NPC100204

Mitogen-Activated Protein Kinase Kinase 4 (MKK4) regulates key signaling pathways including JNK and p38 MAPK, influencing apoptosis, proliferation, and stress responses. Dysregulation of MKK4 is implicated in aggressive cancers and impaired liver regeneration, making it a compelling therapeutic target. This study employed an integrative computational strategy to identify potent MKK4 inhibitors. A curated dataset of 2936 compounds was analyzed using twelve fingerprint descriptors to develop robust QSAR models with Random Forest.

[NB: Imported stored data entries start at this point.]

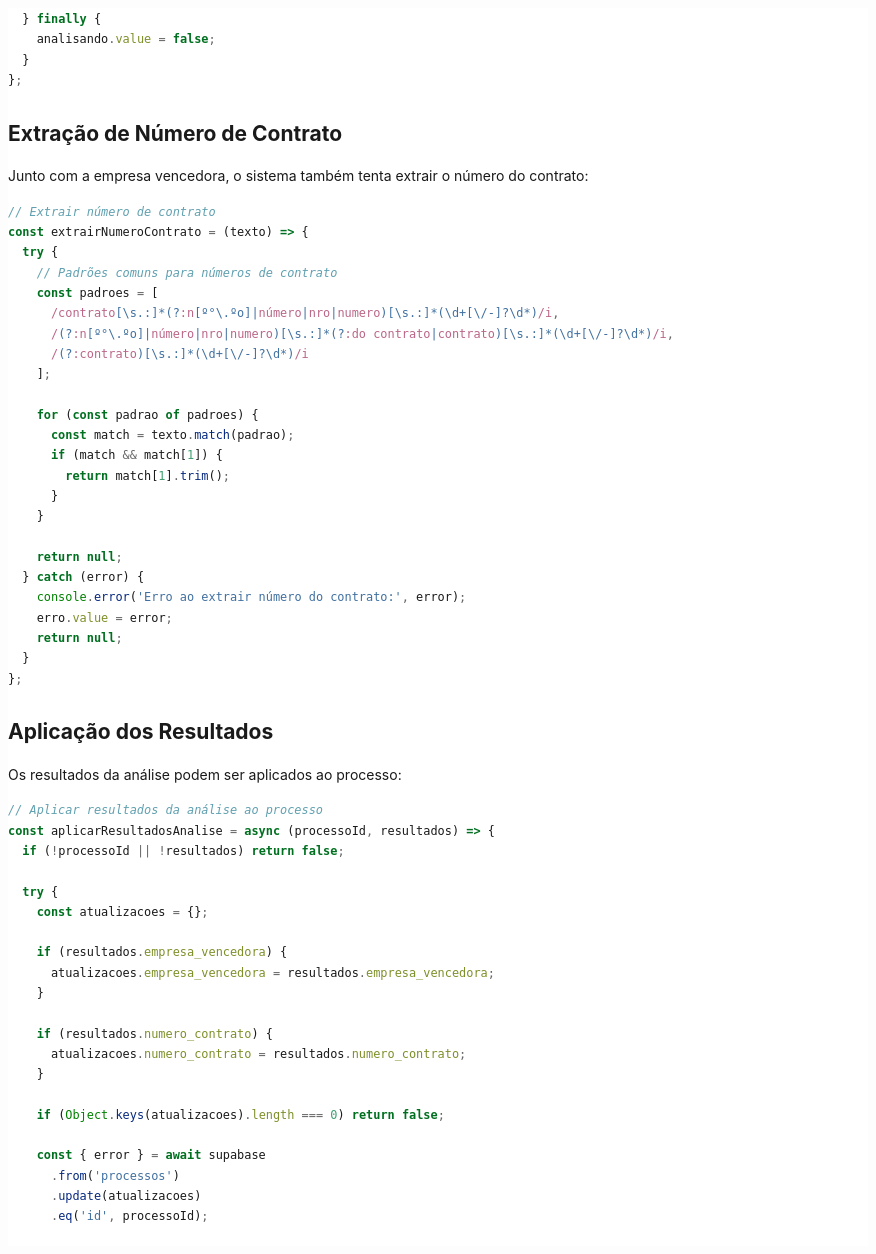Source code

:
 ```javascript
  } finally {
    analisando.value = false;
  }
};
```

## Extração de Número de Contrato

Junto com a empresa vencedora, o sistema também tenta extrair o número do contrato:

```javascript
// Extrair número de contrato
const extrairNumeroContrato = (texto) => {
  try {
    // Padrões comuns para números de contrato
    const padroes = [
      /contrato[\s.:]*(?:n[º°\.ºo]|número|nro|numero)[\s.:]*(\d+[\/-]?\d*)/i,
      /(?:n[º°\.ºo]|número|nro|numero)[\s.:]*(?:do contrato|contrato)[\s.:]*(\d+[\/-]?\d*)/i,
      /(?:contrato)[\s.:]*(\d+[\/-]?\d*)/i
    ];
    
    for (const padrao of padroes) {
      const match = texto.match(padrao);
      if (match && match[1]) {
        return match[1].trim();
      }
    }
    
    return null;
  } catch (error) {
    console.error('Erro ao extrair número do contrato:', error);
    erro.value = error;
    return null;
  }
};
```

## Aplicação dos Resultados

Os resultados da análise podem ser aplicados ao processo:

```javascript
// Aplicar resultados da análise ao processo
const aplicarResultadosAnalise = async (processoId, resultados) => {
  if (!processoId || !resultados) return false;
  
  try {
    const atualizacoes = {};
    
    if (resultados.empresa_vencedora) {
      atualizacoes.empresa_vencedora = resultados.empresa_vencedora;
    }
    
    if (resultados.numero_contrato) {
      atualizacoes.numero_contrato = resultados.numero_contrato;
    }
    
    if (Object.keys(atualizacoes).length === 0) return false;
    
    const { error } = await supabase
      .from('processos')
      .update(atualizacoes)
      .eq('id', processoId);
    
```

The CDK extended fingerprint model showed excellent performance (R² = 0.96 ± 0.00; Q²_CV = 0.78 ± 0.03; Q²_Ext = 0.80 ± 0.02) and was used to virtually screen the ZINC, NPA, and FDA libraries. Top hits FDA3675381442 and NPC100204 were prioritized based on their predicted inhibitory activity and favorable drug-like properties. Molecular docking revealed strong binding affinities and key interactions with critical MKK4 active site residues, including Ser312, Ala112, Gly109, Tyr113, and Lys231. Both compounds exhibited superior docking scores (-9.16 kcal/mol for FDA3675381442 and - 8.71 kcal/mol for NPC100204) compared to the reference ligand AMP-PNP. Molecular dynamics simulations over 250 ns confirmed the structural stability of the complexes, as indicated by low RMSD/RMSF values and compact radius of gyration. MM/PBSA binding free energy calculations further supported their high affinity (-43.90 ± 0.11 kcal/mol and - 45.70 ± 0.14 kcal/mol, respectively). Collectively, these results suggest that FDA3675381442 and NPC100204 are promising MKK4 inhibitors with strong and stable interactions, warranting further investigation as therapeutic candidates for cancer and liver regeneration.